Christine Bergmanns Weg von der Apothekerin zur Missbrauchsbeauftragten

Politik des offenen Ohres

Im Alter von 50 Jahren geht die Apothekerin Christine Bergmann in die Politik. «Ich habe im Herbst 1989 begriffen, dass Veränderung nur mit Hilfe von festen Strukturen möglich ist», erinnert sich die Missbrauchsbeauftragte der Bundesregierung. Seither hat die heute 71-Jährige die Politik nicht mehr losgelassen.

Autor/in:
Barbara Schneider
 (DR)

Nach dem Fall der Mauer legte die Pharmazeutin, die im Jahr 1989 am Institut für Arzneimittelwesen der DDR promovierte, eine steile Karriere hin: 1990 zur Präsidentin der ersten frei gewählten Ost-Berliner Stadtverordnetenversammlung gewählt, war sie im schwarz-roten Berliner Senat unter dem Regierenden Bürgermeister Eberhard Diepgen (CDU) Senatorin für Arbeit und Frauen. 1998 holte schließlich Bundeskanzler Gerhard Schröder (SPD) sie als Familienministerin in sein rot-grünes Kabinett.
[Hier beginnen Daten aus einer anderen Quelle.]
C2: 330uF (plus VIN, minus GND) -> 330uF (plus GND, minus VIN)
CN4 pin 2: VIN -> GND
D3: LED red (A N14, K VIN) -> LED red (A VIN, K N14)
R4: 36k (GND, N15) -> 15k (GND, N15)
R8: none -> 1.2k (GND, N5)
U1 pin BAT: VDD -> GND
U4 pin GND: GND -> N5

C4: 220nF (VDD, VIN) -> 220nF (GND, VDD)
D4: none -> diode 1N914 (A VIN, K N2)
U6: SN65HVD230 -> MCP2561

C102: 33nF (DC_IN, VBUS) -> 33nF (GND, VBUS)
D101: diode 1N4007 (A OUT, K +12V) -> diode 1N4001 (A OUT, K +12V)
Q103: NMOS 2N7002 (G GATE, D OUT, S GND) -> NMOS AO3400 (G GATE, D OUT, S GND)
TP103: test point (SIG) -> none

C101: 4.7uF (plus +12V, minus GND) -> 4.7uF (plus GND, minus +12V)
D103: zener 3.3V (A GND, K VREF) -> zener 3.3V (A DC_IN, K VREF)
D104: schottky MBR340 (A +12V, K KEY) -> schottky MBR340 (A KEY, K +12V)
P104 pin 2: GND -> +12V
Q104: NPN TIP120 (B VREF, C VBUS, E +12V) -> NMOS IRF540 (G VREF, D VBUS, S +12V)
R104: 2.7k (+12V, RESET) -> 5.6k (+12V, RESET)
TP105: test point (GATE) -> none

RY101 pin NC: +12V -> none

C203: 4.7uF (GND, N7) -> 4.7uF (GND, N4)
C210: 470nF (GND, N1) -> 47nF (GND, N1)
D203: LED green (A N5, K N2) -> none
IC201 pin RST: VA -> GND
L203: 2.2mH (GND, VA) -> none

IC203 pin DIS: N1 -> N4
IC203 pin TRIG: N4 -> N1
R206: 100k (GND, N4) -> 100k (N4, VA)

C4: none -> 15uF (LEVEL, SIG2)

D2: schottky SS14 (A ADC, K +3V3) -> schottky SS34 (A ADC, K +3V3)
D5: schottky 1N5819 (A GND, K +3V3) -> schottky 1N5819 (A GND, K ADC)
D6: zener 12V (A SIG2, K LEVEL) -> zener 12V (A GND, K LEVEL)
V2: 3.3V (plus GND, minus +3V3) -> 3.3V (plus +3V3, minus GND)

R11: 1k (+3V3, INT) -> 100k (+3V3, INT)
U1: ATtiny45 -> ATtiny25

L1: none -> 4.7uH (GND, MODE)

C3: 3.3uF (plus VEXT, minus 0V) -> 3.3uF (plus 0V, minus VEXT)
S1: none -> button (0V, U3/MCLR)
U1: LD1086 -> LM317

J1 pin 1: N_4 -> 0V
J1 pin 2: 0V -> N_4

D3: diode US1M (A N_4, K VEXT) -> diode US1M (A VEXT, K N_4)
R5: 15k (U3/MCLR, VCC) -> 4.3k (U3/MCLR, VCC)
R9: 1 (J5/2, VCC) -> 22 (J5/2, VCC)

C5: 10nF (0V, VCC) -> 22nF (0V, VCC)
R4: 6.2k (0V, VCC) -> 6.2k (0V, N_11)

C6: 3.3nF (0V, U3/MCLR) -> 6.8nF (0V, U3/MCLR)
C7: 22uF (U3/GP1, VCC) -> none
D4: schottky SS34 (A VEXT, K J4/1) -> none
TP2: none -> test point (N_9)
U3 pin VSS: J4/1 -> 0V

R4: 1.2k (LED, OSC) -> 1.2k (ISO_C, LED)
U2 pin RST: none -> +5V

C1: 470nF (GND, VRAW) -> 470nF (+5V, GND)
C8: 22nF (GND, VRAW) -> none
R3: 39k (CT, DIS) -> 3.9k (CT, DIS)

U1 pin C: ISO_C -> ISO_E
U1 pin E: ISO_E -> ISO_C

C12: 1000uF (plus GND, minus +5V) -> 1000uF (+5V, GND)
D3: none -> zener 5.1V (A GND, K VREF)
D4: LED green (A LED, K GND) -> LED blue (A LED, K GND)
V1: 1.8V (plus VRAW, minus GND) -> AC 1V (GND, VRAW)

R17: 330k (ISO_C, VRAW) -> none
Einen leichten Stand hatten sie und ihr Ministerium nicht. Tat doch Schröder seinerzeit Familienpolitik als "Gedöns" ab. Gleichwohl machte Bergmann einige Schritte zur besseren Vereinbarkeit von Familie und Beruf, führte anstelle des bisherigen Erziehungsurlaubs die Elternzeit ein und setzte ein Gesetz zur Teilzeitarbeit durch. Schröder zum Trotz sagt sie: "Diese Themen sind keine Randthemen." Die Aufwertung der Familienpolitik in den nachfolgenden Regierungen gibt ihr da wohl Recht.



"Unsere Situation war die der Dazugekommenen"

Zur SPD kam die gebürtige Dresdnerin über einen Aufruf an der Gethsemanekirche in Berlin-Prenzlauer Berg, einem der wichtigsten Zentren der friedlichen Revolution in der DDR. Nach dem Mauerfall war sie 1990 maßgeblich daran beteiligt, dass sich die Ost-Berliner Stadtverordnetenversammlung eine eigene Verfassung gab. "Wir wollten nicht mit leeren Händen in die Demokratie kommen", sagt sie.



Und doch sei nach der Einheit schnell klargeworden: "Unsere Situation war die der Dazugekommenen." Ganze Biografien, Lebenswege und Lebensleistungen wurden infrage gestellt. "Wir haben durch die Jahre der Teilung keine gemeinsame Sozialisation", resümiert die Mutter zweier Kinder, die ihr Leben hindurch stets gearbeitet hat. Immer wieder kommt sie auf die Chancengleichheit von Frauen und Männern im Beruf zu sprechen. "Erwerbsarbeit von Frauen auch mit Kindern war in der DDR selbstverständlich und wurde nicht hinterfragt."



"Eine Kümmerin mit offenen Ohr"

In ihrer politischen Arbeit erwarb sich Bergmann den Ruf, kompetent und couragiert zu sein, aber lieber im Hintergrund zu arbeiten. Bergmann ist keine Frau der lauten Töne. Nach dem Rückzug aus der ersten Reihe in der Bundespolitik gehörte sie dem Ombudsrat an, der die Hartz-IV-Reformen kritisch begleiten sollte. "Eine wichtige Empfehlung war: Es darf in den Regelsätzen keinen Ost-West-Unterschied geben", erinnert sie sich. "Eine Kümmerin mit offenen Ohr" nannte die Parlamentskorrespondentin des "Tagesspiegels", Tissy Bruns, die Politikerin einmal.



In den vergangenen Jahren war es ruhig geworden um die Frau aus dem Osten. Als Anfang dieses Jahres immer mehr Fälle von sexuellem Missbrauch in kirchlichen und anderen Einrichtungen bekanntwurden, ernannte die Bundesregierung Bergmann zur Missbrauchsbeauftragten. Ihre Aufgabe: Anlaufstelle für Opfer sexueller Gewalt zu sein. Täglich nehmen ihre Mitarbeiter an der geschalteten Hotline Anrufe entgegen, lesen Briefe. Noch in diesem Jahr will der Runde Tisch gegen Kindesmissbrauch einen Zwischenbericht vorlegen. "Wir sind mit der Aufarbeitung noch lange nicht fertig", sagt Bergmann.